Failing to find mint anywhere in the vicinity of his residence, he ended up having to collect the herb from Bogura. Later, he planted a few mint leaves beside his homestead for his own need.

But as the demand for the plant increased, within two years he started cultivating mint commercially.

“In the beginning, I used to earn Tk 15,000 to Tk 20,000 a year by selling mint. At present, I am earning on an average Tk 2 lakh annually,” Babu said.

“Vegetable sellers buy mint directly from me. Besides, several hotel and restaurant owners regularly buy the herb as well,” he added.

Buyers from all over the country purchase mint from Babu, who sends the herb to them via courier services once paid.

Anwara said she regularly cares for their mint field.

“Mint farming has kept our family well-run. The family is dependent on the money we earn from selling this crop,” she said.

Suresh Chandra Sarker, a farmer from Baidderbazar village of Kurigram’s Rajarhat upazila, said he has been commercially farming mint on 20 decimals of land for the last eight years.

“Vegetable vendors from different areas purchase mint from me.

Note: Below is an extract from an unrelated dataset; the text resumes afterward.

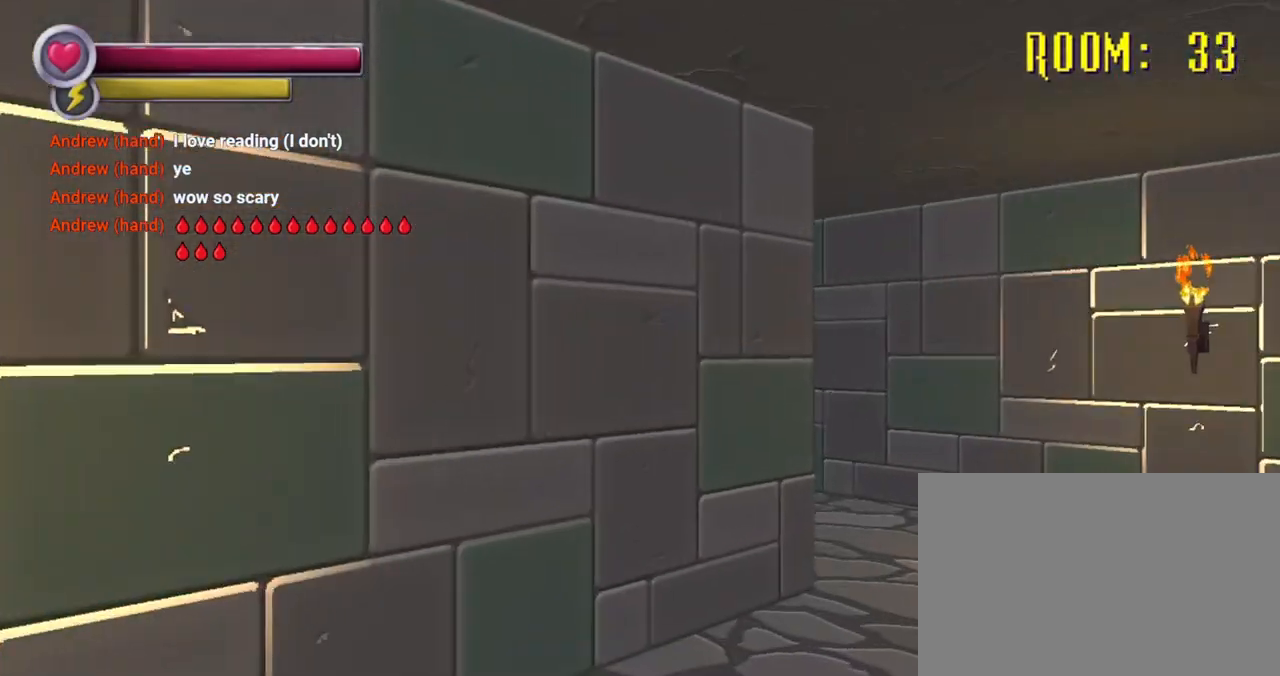
{"buttons": [], "left_stick": "right", "right_stick": "left", "events": [[33, "right_stick", "right"], [100, "left_stick", "center"], [167, "right_stick", "center"], [233, "right_stick", "left"], [267, "left_stick", "right"]]}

I earn Tk 3 lakh on an average from selling mint every year,” he said, adding that many customers directly purchase the herb from him.

Azizar Rahman, a mint farmer of Pakhibandha village in Rangpur sadar upazila, said he has loyal customers that regularly buy the herb from him.

“Three vegetable vendors in Rangpur town buy mint produced on my 15 decimals of land regularly,” he said.

“For farming mint, we do not need to spend more than Tk 1,000 per decimal but we can earn huge amounts of money in return,” he said, adding that many other farmers would start growing the herb if the market grows.

Narayan Chandra Barmon, another farmer of the same village, said he planted some mint plants around his homestead for personal use as herbal treatment.

“But I am trying to get into the market for mint and if I do, I will be farming mint commercially,” he added.

Subhas Chandra Das, a vegetable vendor in Rangpur city, said he and some other vegetable vendors at a local kitchen market sell mint regularly.

“We have also sent mint to wholesale markets in different parts of the country,” he said, adding that they sell each kg of mint for between Tk 200 and Tk 250.

Hamidur Rahman, deputy director of the DAE office in Lalmonirhat, said mint has to be cultivated on high ground where water cannot remain stagnant.

Mint yields in the region are bumper and in order to produce this medicinal crop, only organic manure has to be applied as there is no need to use chemical fertilisers or pesticides, Rahman added.